Using Code 4.6.2's machinery, implement keep-top-k compression: zero all but the largest k percent of DWT coefficients (try k = 0.5, 1, 2, 5, 10), reconstruct with waverec2, and plot PSNR (peak signal-to-noise ratio, defined in Section 1.5) against k for the camera image and for a pure-noise image of the same size. Explain the dramatic difference between the two curves using the sparsity argument, and find the k where the photo's quality curve has its knee.
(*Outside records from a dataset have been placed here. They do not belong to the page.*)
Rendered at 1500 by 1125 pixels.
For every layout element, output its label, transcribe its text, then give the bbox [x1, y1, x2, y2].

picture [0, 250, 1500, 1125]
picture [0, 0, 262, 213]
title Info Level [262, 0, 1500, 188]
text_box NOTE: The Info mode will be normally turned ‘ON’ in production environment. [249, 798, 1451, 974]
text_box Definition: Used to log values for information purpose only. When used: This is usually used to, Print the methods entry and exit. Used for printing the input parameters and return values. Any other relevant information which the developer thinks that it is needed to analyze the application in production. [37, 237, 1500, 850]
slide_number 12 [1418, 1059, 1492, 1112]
Exercise 4.6.3: Shrinkage Against the Field Analysis

Benchmark four denoisers on the same noisy image (Gaussian noise, sigma = 15, 25, 40): Gaussian blur tuned by grid search, median filtering, your Code 4.6.3 VisuShrink, and skimage's BayesShrink. Report PSNR and, more importantly, crop and compare an edge region and a flat region for each method. Which method wins where, and at which noise level does the ranking change? Connect each behavior to the spectral story this chapter told about the method.

With wavelets, the chapter closes the loop it opened: an image is the same information in many bases, and the whole skill is choosing the basis where your question becomes easy. Fourier answered "what frequencies", the sampling theorem answered "how densely may I sample", and pyramids and wavelets answered "what lives, and occurs, at which scale". The next chapter keeps the pixels but moves them: Chapter 5: Geometric Transformations & Image Warping covers rotation, scaling, and affine and projective warps, and the interpolation that makes them look clean. Every warp resamples the image, so Section 4.4's sampling theorem is exactly the law that decides whether a rotated or rescaled result shimmers with aliasing or comes out crisp; the prefilter-before-you-sample habit you built here travels straight into it.